Joan Diane Navone dreamed of getting married one day and having 12 children, but at a senior high school retreat when a priest spoke of religious life, she thought, “This is what I should do.” Her parents weren’t too keen on the idea, but figured her “feeling about it” would fade. Because of her strict, protective Italian upbringing, moving to a very regulated life in a convent wasn’t much of a stretch and her common sense, humor and enjoyment of people kept her in good stead.  And the feeling never faded!

As a young Sister (now Peter Joseph), her first teaching job was at Sacred Heart School, San Jose.  “I didn’t feel very competent at first, and the children once told me ‘You’re not like other nuns!’ But I was there six years and the experience was so good. It really set the tone for my teaching career.”  She would later serve as principal for both St.
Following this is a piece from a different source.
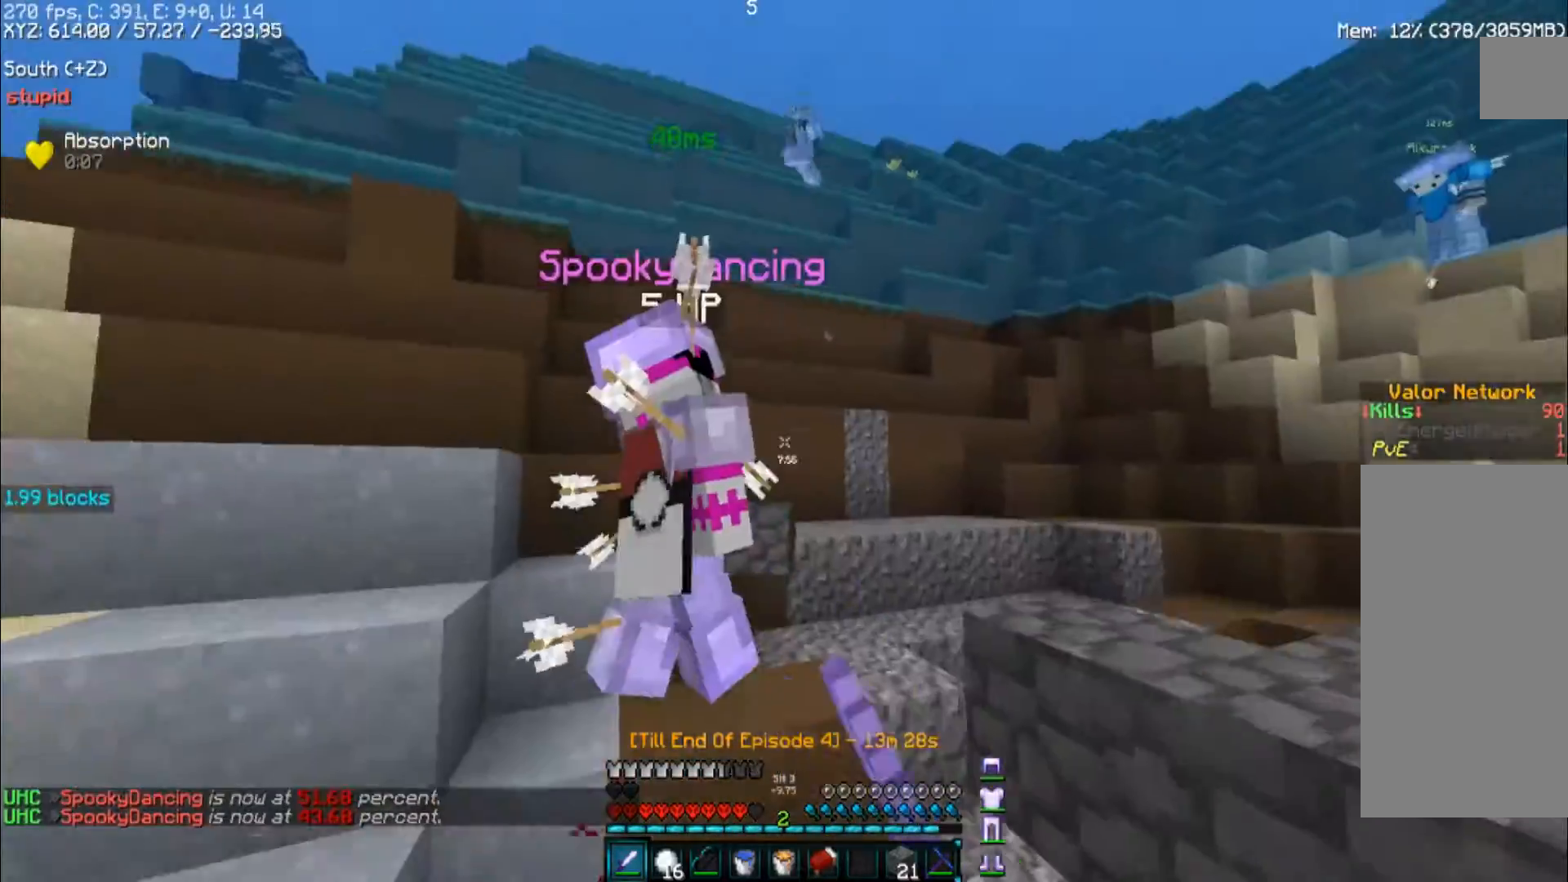
{"keys": ["space", "w"], "mouse": ["left"]}
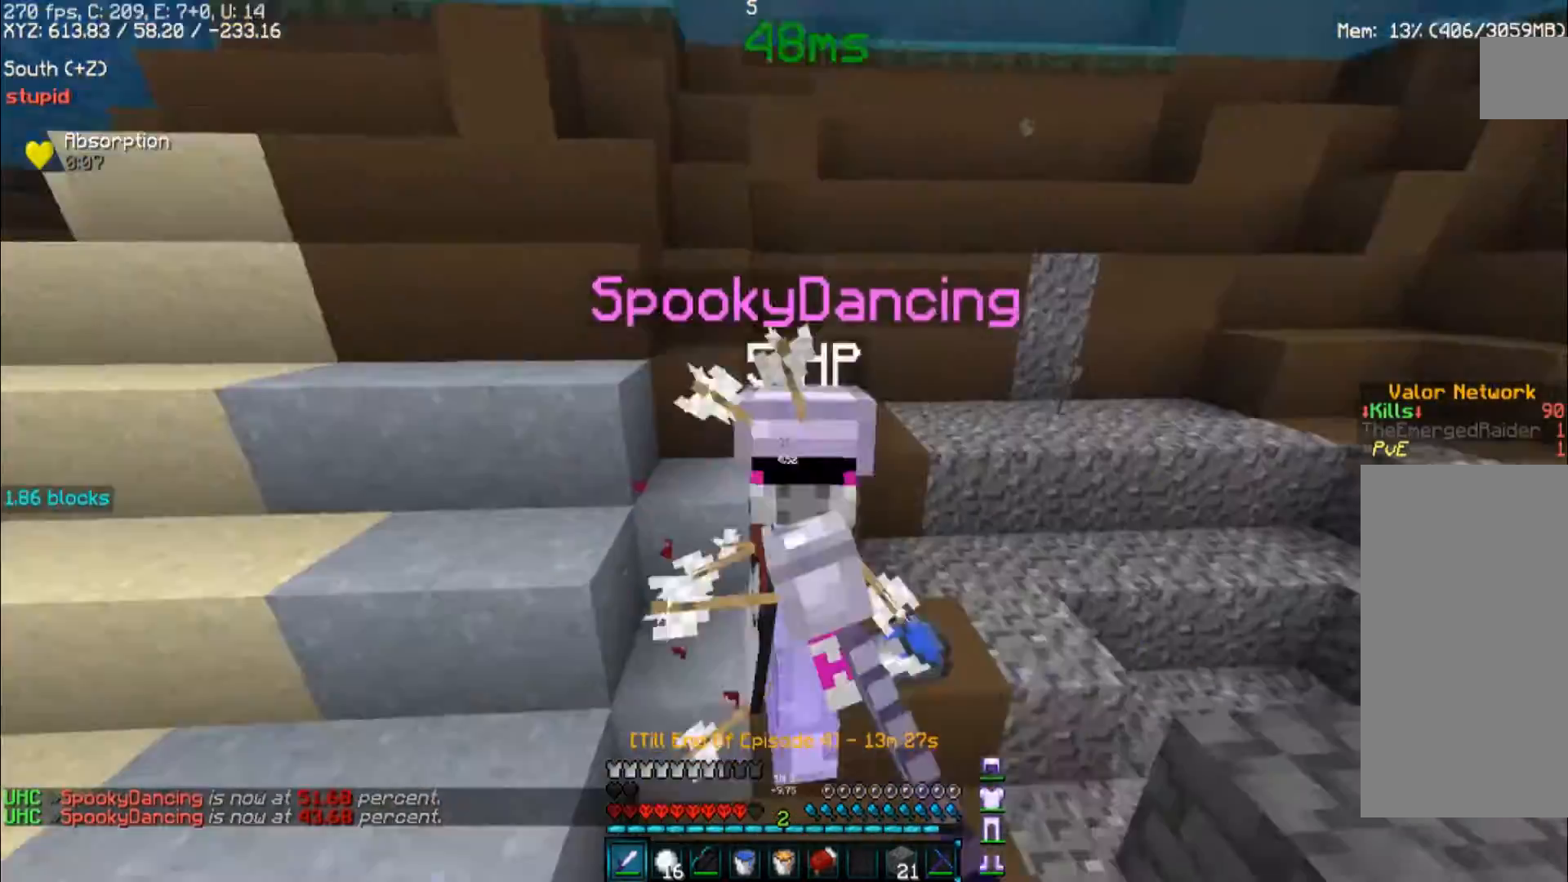
{"keys": ["w"], "mouse": ["left", "right"], "events": [[67, "w", "up"], [100, "space", "up"], [133, "w", "down"], [233, "mouse_left", "up"], [267, "mouse_left", "down"], [367, "w", "up"], [400, "w", "down"], [500, "mouse_right", "down"]]}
Mark’s, Seattle, and Sacred Heart, Saratoga, but found she missed being in the classroom and returned to teaching.

SR-Navone_PeterJoseph_Students_WEBFor the last 24 years she taught seventh grade at St. Joseph of Cupertino. For her 50th Jubilee, the school threw her a party that included a Mass, luncheon, tributes and gifts and culminated in a song-and-dance number from her favorite musical, “Hairspray.”  As Sr. Peter Joseph says, “They know how to throw a party at St. Joseph’s!” Principal Mary Lyons shares, “The day was a true celebration of joy and gratitude for a very, very special woman who is celebrating 50 years as a Sister of Notre Dame and a lifetime of love. We are blessed beyond words to have her in our SJC community.”

While Sister never had 12 children of her own, she ended up influencing the lives of thousands and thousands of children. She hears from some who are particularly grateful for the outstanding English and writing skills they acquired from her classes. She laughs, “I’m not the most technologically savvy teacher, but I am glad to hear that the students are well prepared for some very competitive schools.”

Now retired, Sister is grateful for all the people who have been there for her, who’ve sustained her all these years, and for the example of wiser, older Sisters.